◆ Work required
In this exercise, the entries below are to be transcribed exactly, line by line.

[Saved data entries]

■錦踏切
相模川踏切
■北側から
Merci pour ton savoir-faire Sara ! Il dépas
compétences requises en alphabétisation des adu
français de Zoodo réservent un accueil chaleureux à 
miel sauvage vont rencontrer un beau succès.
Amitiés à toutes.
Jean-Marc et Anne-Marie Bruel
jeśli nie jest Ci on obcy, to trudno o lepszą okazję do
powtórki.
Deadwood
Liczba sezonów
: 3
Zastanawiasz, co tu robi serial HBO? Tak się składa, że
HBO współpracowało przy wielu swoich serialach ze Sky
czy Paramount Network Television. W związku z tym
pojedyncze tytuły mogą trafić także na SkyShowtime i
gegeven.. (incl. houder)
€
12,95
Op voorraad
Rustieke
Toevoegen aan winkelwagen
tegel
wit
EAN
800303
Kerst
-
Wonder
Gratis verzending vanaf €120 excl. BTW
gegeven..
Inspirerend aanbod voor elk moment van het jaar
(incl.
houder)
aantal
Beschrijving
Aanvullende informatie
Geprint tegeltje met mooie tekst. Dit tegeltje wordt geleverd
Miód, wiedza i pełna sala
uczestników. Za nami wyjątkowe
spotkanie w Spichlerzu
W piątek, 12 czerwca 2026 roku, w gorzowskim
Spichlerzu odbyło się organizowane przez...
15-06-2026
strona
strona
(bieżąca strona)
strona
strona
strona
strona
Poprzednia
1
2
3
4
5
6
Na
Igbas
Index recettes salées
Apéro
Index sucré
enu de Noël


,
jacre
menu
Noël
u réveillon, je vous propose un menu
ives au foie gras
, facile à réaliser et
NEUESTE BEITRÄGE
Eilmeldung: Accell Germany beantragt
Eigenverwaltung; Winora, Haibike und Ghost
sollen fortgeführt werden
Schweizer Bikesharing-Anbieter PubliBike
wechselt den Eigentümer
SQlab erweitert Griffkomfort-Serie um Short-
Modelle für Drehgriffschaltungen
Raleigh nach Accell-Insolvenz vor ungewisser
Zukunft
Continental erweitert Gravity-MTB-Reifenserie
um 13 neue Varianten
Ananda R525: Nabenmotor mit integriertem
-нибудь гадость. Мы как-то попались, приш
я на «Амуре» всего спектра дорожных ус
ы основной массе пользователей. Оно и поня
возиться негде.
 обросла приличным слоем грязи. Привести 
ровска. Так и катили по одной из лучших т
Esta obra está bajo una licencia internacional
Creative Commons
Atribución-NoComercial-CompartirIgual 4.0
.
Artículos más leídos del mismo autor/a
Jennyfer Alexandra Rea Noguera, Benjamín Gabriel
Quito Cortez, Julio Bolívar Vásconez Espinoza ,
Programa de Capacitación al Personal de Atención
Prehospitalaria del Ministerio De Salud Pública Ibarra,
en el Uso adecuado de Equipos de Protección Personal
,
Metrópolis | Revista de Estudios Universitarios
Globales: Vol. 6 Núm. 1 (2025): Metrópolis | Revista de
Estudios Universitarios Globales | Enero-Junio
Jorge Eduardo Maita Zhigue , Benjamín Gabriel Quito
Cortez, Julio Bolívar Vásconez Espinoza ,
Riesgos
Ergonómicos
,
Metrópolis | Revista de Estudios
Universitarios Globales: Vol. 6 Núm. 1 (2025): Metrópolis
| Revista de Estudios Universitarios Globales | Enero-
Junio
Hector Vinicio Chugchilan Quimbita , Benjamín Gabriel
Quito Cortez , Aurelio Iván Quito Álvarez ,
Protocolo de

◆ Task solution
■錦踏切
相模川踏切
■北側から
Merci pour ton savoir-faire Sara ! Il dépas
compétences requises en alphabétisation des adu
français de Zoodo réservent un accueil chaleureux à 
miel sauvage vont rencontrer un beau succès.
Amitiés à toutes.
Jean-Marc et Anne-Marie Bruel
jeśli nie jest Ci on obcy, to trudno o lepszą okazję do
powtórki.
Deadwood
Liczba sezonów
: 3
Zastanawiasz, co tu robi serial HBO? Tak się składa, że
HBO współpracowało przy wielu swoich serialach ze Sky
czy Paramount Network Television. W związku z tym
pojedyncze tytuły mogą trafić także na SkyShowtime i
gegeven.. (incl. houder)
€
12,95
Op voorraad
Rustieke
Toevoegen aan winkelwagen
tegel
wit
EAN
800303
Kerst
-
Wonder
Gratis verzending vanaf €120 excl. BTW
gegeven..
Inspirerend aanbod voor elk moment van het jaar
(incl.
houder)
aantal
Beschrijving
Aanvullende informatie
Geprint tegeltje met mooie tekst. Dit tegeltje wordt geleverd
Miód, wiedza i pełna sala
uczestników. Za nami wyjątkowe
spotkanie w Spichlerzu
W piątek, 12 czerwca 2026 roku, w gorzowskim
Spichlerzu odbyło się organizowane przez...
15-06-2026
strona
strona
(bieżąca strona)
strona
strona
strona
strona
Poprzednia
1
2
3
4
5
6
Na
Igbas
Index recettes salées
Apéro
Index sucré
enu de Noël


,
jacre
menu
Noël
u réveillon, je vous propose un menu
ives au foie gras
, facile à réaliser et
NEUESTE BEITRÄGE
Eilmeldung: Accell Germany beantragt
Eigenverwaltung; Winora, Haibike und Ghost
sollen fortgeführt werden
Schweizer Bikesharing-Anbieter PubliBike
wechselt den Eigentümer
SQlab erweitert Griffkomfort-Serie um Short-
Modelle für Drehgriffschaltungen
Raleigh nach Accell-Insolvenz vor ungewisser
Zukunft
Continental erweitert Gravity-MTB-Reifenserie
um 13 neue Varianten
Ananda R525: Nabenmotor mit integriertem
-нибудь гадость. Мы как-то попались, приш
я на «Амуре» всего спектра дорожных ус
ы основной массе пользователей. Оно и поня
возиться негде.
 обросла приличным слоем грязи. Привести 
ровска. Так и катили по одной из лучших т
Esta obra está bajo una licencia internacional
Creative Commons
Atribución-NoComercial-CompartirIgual 4.0
.
Artículos más leídos del mismo autor/a
Jennyfer Alexandra Rea Noguera, Benjamín Gabriel
Quito Cortez, Julio Bolívar Vásconez Espinoza ,
Programa de Capacitación al Personal de Atención
Prehospitalaria del Ministerio De Salud Pública Ibarra,
en el Uso adecuado de Equipos de Protección Personal
,
Metrópolis | Revista de Estudios Universitarios
Globales: Vol. 6 Núm. 1 (2025): Metrópolis | Revista de
Estudios Universitarios Globales | Enero-Junio
Jorge Eduardo Maita Zhigue , Benjamín Gabriel Quito
Cortez, Julio Bolívar Vásconez Espinoza ,
Riesgos
Ergonómicos
,
Metrópolis | Revista de Estudios
Universitarios Globales: Vol. 6 Núm. 1 (2025): Metrópolis
| Revista de Estudios Universitarios Globales | Enero-
Junio
Hector Vinicio Chugchilan Quimbita , Benjamín Gabriel
Quito Cortez , Aurelio Iván Quito Álvarez ,
Protocolo de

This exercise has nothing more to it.